**Box coordinate transitions**

<<<<

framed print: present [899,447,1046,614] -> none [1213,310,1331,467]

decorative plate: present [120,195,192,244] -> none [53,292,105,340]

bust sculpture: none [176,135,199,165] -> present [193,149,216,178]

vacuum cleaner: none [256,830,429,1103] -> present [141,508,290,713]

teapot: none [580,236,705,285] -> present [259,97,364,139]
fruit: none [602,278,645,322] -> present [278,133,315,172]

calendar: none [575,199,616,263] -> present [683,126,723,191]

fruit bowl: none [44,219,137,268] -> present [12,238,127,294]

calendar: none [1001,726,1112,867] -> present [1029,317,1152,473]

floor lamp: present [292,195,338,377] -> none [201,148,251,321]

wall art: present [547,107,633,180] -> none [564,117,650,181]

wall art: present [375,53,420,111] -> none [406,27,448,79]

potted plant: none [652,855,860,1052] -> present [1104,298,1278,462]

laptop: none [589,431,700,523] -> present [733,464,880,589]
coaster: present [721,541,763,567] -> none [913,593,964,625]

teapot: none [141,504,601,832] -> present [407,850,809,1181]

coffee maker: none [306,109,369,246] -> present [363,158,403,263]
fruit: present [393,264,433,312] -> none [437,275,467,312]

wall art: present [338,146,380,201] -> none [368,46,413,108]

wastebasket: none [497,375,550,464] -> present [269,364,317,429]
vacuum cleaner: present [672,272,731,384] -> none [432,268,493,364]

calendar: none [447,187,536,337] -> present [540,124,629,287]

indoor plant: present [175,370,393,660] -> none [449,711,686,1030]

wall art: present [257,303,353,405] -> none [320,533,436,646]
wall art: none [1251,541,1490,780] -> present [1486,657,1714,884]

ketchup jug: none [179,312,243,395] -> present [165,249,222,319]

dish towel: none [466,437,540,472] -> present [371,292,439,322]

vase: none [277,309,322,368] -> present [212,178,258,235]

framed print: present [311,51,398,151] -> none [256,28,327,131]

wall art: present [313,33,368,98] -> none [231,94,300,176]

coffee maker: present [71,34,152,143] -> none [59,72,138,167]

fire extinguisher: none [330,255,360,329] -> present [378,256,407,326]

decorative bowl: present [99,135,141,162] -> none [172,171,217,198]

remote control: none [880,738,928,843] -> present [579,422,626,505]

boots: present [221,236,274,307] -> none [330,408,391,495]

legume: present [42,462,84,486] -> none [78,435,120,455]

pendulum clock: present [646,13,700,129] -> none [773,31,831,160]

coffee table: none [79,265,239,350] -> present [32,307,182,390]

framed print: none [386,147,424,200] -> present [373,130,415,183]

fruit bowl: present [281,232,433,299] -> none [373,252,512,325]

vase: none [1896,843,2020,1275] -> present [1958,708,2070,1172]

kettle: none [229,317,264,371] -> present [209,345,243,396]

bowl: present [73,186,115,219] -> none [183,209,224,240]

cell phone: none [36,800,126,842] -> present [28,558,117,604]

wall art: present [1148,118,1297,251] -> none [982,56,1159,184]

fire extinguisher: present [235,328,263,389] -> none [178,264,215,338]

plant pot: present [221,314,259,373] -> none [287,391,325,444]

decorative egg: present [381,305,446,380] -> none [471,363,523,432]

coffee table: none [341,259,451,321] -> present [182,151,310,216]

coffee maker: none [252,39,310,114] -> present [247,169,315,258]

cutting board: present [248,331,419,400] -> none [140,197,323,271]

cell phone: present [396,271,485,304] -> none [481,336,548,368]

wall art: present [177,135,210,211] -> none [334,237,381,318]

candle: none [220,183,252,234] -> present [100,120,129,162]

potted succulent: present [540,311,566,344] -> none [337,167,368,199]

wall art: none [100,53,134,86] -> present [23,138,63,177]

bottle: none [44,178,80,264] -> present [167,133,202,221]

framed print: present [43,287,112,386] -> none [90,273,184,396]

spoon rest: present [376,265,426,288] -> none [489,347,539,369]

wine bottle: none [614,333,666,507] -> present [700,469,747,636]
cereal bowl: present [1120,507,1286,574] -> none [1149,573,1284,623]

>>>>

**What you need to do**
Of the entries above, transcribe exactly those lines that fall between the line containing "wall art: present [1148,118,1297,251]" and the line containing "coffee maker: none [252,39,310,114]", together with those two lines.

**Response area**
wall art: present [1148,118,1297,251] -> none [982,56,1159,184]

fire extinguisher: present [235,328,263,389] -> none [178,264,215,338]

plant pot: present [221,314,259,373] -> none [287,391,325,444]

decorative egg: present [381,305,446,380] -> none [471,363,523,432]

coffee table: none [341,259,451,321] -> present [182,151,310,216]

coffee maker: none [252,39,310,114] -> present [247,169,315,258]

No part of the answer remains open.